Pertinent and impertinent information about Linda Price and the Pipers:

Linda Price, 23, vocals and flute, native of Monroe, Ohio, just outside Dayton, single.

Jimmy Ryan, 29, piano, harmonica and vocals, native of Chicago, single.

Pat Padula, 36, bass guitar and vocals, native of Warren, Ohio, former department store ad manager, married, two daughters.

Tom Markem, 25, drums and vocals, native of Rockford, Ill., married.

* * *

PAT, WHO went on the road six years ago, and Jimmy had traveled with a comedy group until late 1968 when their agent in Dayton, Ohio, proposed that they add this girl “who played flute and had a lotta talent.” Tom came in early last year.

The group, until recently, was making a push to record.
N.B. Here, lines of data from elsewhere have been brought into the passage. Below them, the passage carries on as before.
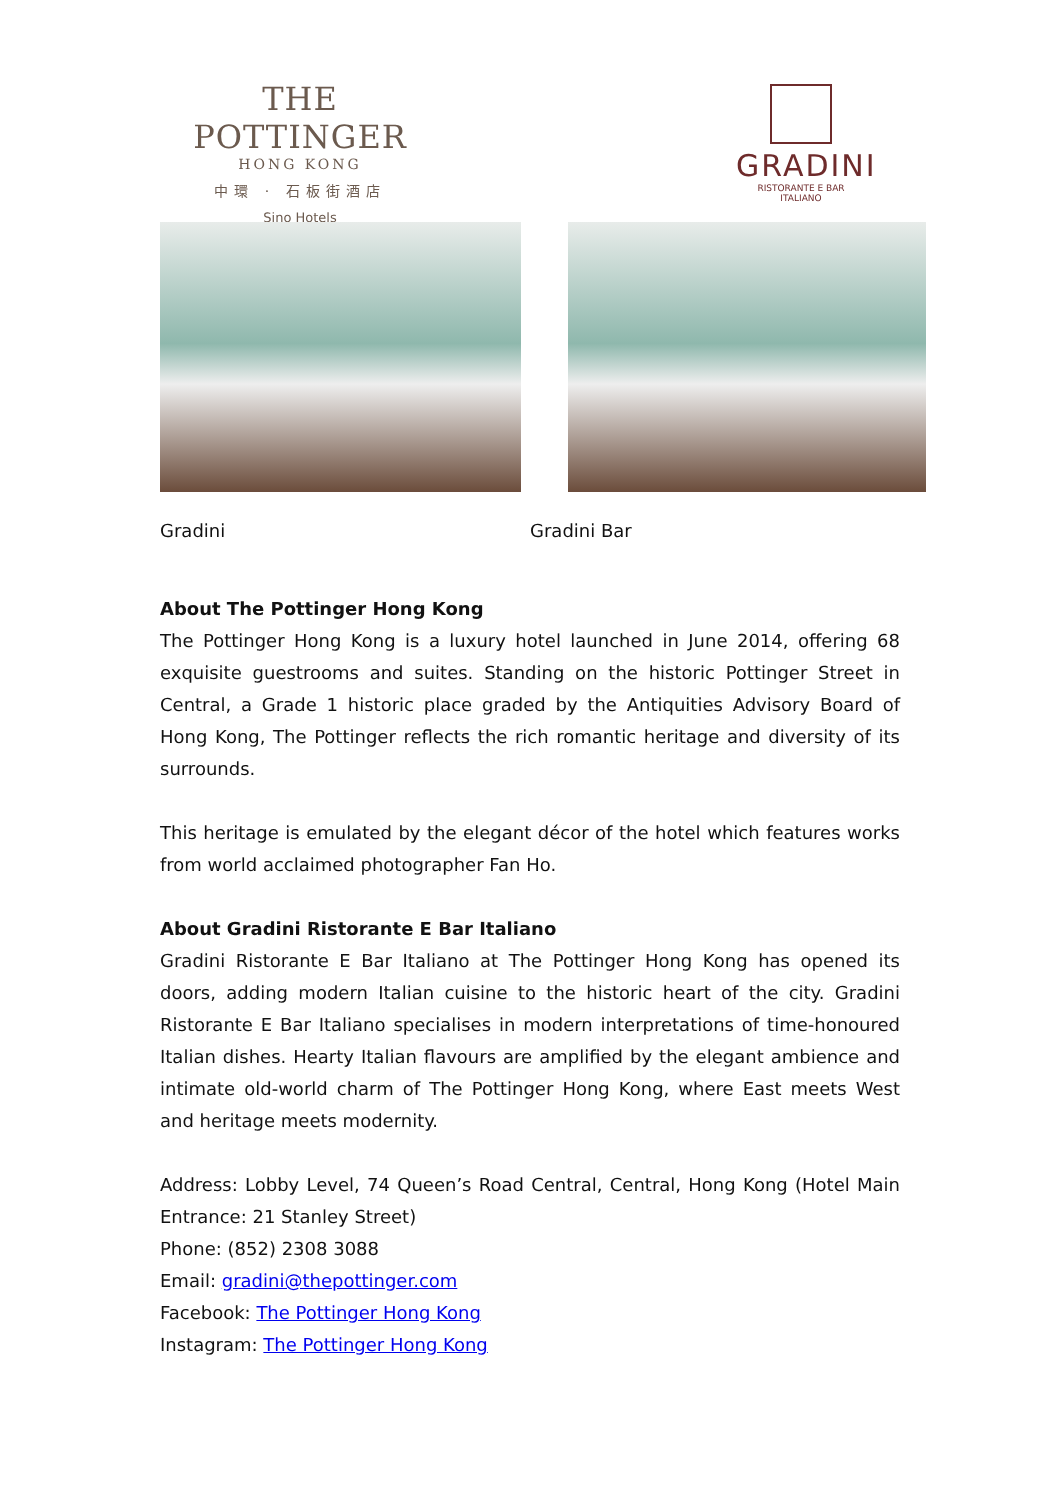THE POTTINGER
HONG KONG
中環 · 石板街酒店
Sino Hotels
GRADINI
RISTORANTE E BAR ITALIANO
Gradini Gradini Bar
About The Pottinger Hong Kong
The Pottinger Hong Kong is a luxury hotel launched in June 2014, offering 68 exquisite guestrooms and suites. Standing on the historic Pottinger Street in Central, a Grade 1 historic place graded by the Antiquities Advisory Board of Hong Kong, The Pottinger reflects the rich romantic heritage and diversity of its surrounds.
This heritage is emulated by the elegant décor of the hotel which features works from world acclaimed photographer Fan Ho.
About Gradini Ristorante E Bar Italiano
Gradini Ristorante E Bar Italiano at The Pottinger Hong Kong has opened its doors, adding modern Italian cuisine to the historic heart of the city. Gradini Ristorante E Bar Italiano specialises in modern interpretations of time-honoured Italian dishes. Hearty Italian flavours are amplified by the elegant ambience and intimate old-world charm of The Pottinger Hong Kong, where East meets West and heritage meets modernity.
Address: Lobby Level, 74 Queen’s Road Central, Central, Hong Kong (Hotel Main Entrance: 21 Stanley Street)
Phone: (852) 2308 3088
Email: gradini@thepottinger.com
Facebook: The Pottinger Hong Kong
Instagram: The Pottinger Hong Kong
In fact, a Cleveland production company has something the group would like to release.

It looked real fine at first – a new energetic crew and no long-term contracts – but now the producers want to solve their money hassles with an advance from a record company. But record industry money is tight these days, so nothing’s happening.

* * *

“WE WERE all rushing to record last year,” Jimmy says, “but now if it happens, it happens. Sometimes it starts to look like it just isn’t worth it.

“A year ago,” he adds, “I think we were more musical. We’re more into exciting people now. It seems like the more hell you raise, the more money you make and the more money you make, the more hell you have to raise.

“We had a version of Chicago’s ‘Wake Up, Sunshine’ that was in six-eight time. It was a fast jazz thing and it really changed the song. All the musicians would come around to listen.

“Now it’s harder. After hell-raising, you think you can do anything and win them. You can, to an extent, but it’s not that easy. What I’d like is to really stretch out.”

* * * * *

FOOTNOTE: Linda Price and the Pipers didn’t get much past the end of those dates that stretched out to November. A column in the Dayton Daily News on Nov. 17, 1971, notes:

A capacity crowd welcomed Linda Price and the Pipers Monday night when the talented foursome opened their farewell engagement at Springfield’s Scot’s Inn.

“Linda & Co. will be at the Springfield dinery-hostelry for the next two weeks after which they’ll do a three-weeker out of town – then disband. That’s a shame – but a sad fact.

“There was no sadness in Monday night’s opener – just lots of music and mirth. And a most generous (over an hour) first show. They pulled out all the stops, and didn’t stop till the sweat ran freely. These kids work hard and fast.”

A guy from the Cincinnati Enquirer caught up with the band in August 1970 and did something I didn’t do – he actually talked with Linda. Turns out her hometown is halfway between Dayton and Cincy. The write-up also observes that Jimmy Ryan gave up his pre-med studies at Xavier University in Cincinnati in favor of playing jazz piano in the local clubs.

Linda shows up again in 1995 in the Los Angeles Times in a notice about the 25th annual Orange County Musicians’ Association’s Bash, a big-band jazz affair where she sang and fluted with Les Brown and His Band of Renown.

And then there's a review in the L.A. Times in 1975 by the esteemed Leonard Feather. It begins, “Linda Price is more than just another pretty voice” and goes on to praise not just her singing, but also her flute playing. He declares her “one of the most promising newcomers to hit the local scene lately. With that magic flute as added ammunition, she is a natural for television and records.”

He further notes that she's backed by a quartet with her husband Jimmy Ryan as pianist/arranger.